In 1992, in the lead up to Documenta IX in Kassel, Austrian artist Franz West went to every single Dry Cleaner in Vienna, asking for old, abandoned Persian rugs. Those rugs were repurposed to undulate and lay simply over his metal and foam frames: he was creating 72 sofas for his artwork Auditorium. Have you seen photos of Sigmund Freud’s consulting room? They looked like that. Auditorium was a site-specific installation and piece of sculpture/furniture where people could meet, talk, relax and think. Earlier, in 1989, at his solo exhibition at MoMA PS1, West had made spindly metal seating that he felt was too uncomfortable, so to soften the seats he would place the days’ newspaper on each one.
Like the aforementioned Vitruvian Man, Franz West’s practice centred around human scale, touch and tactility. He created painted plaster-based sculptures that asked his audience to handle, touch and physically immerse themselves within. So it doesn’t come as a surprise that he thought of furniture in sculptural terms, and approached their design and creation in accordance with his sculptural practice. West questioned the practicality of art and our cerebral and physical response to it and how it should be experienced, and accordingly suggested to us the possibility that furniture could be a sculpture, and also a usable social experience. He termed his furniture as ‘adaptives for the human body at rest.’
18 months ago David Zwirner Gallery sold a large collection of his furniture, posthumously. Sofas, epoxy-resin and metal dining chairs, chaises; all sold between $12,000 and $80,000 USD, which may seem like large amounts of money, but comparatively his plaster-based sculptures still sell at auction for sums 10 times those amounts. $12,000 for a Franz West artwork is a bargain.
‘I came to art via the places where artists meet, places where you would go and sit’ - Franz West.
‘Ahh I’m a designer… Carrie Bradshaw… Carrie Bradshaw designs’ – Carrie Bradshaw lying about her profession to acquire the elusive interior designer discount.

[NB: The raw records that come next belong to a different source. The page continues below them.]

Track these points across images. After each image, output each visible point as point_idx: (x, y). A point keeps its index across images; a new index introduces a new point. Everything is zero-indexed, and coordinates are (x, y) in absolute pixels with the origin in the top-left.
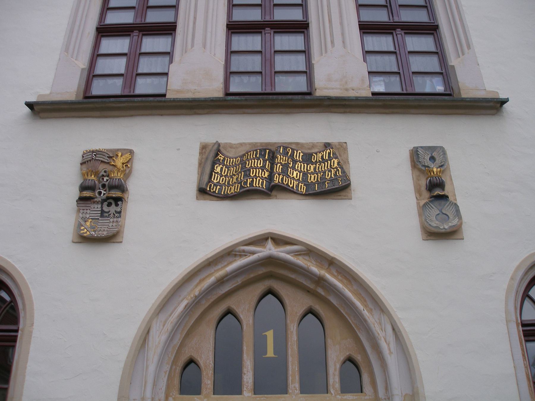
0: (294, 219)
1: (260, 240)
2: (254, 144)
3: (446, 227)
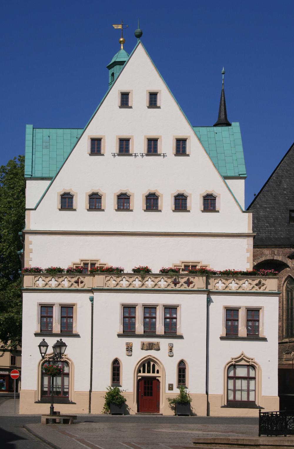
0: (152, 353)
1: (148, 356)
2: (148, 342)
3: (171, 355)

There certainly is a cultural hierarchy between art and furniture and their identities, with the conventional argument for defining them being according to whether it has visual appeal or functional utility. Furniture in situ shouldn’t always be about the aesthetic and its function though, rather its immediacy of the physical and mental interaction between itself and the user in a particular space. Its own installation.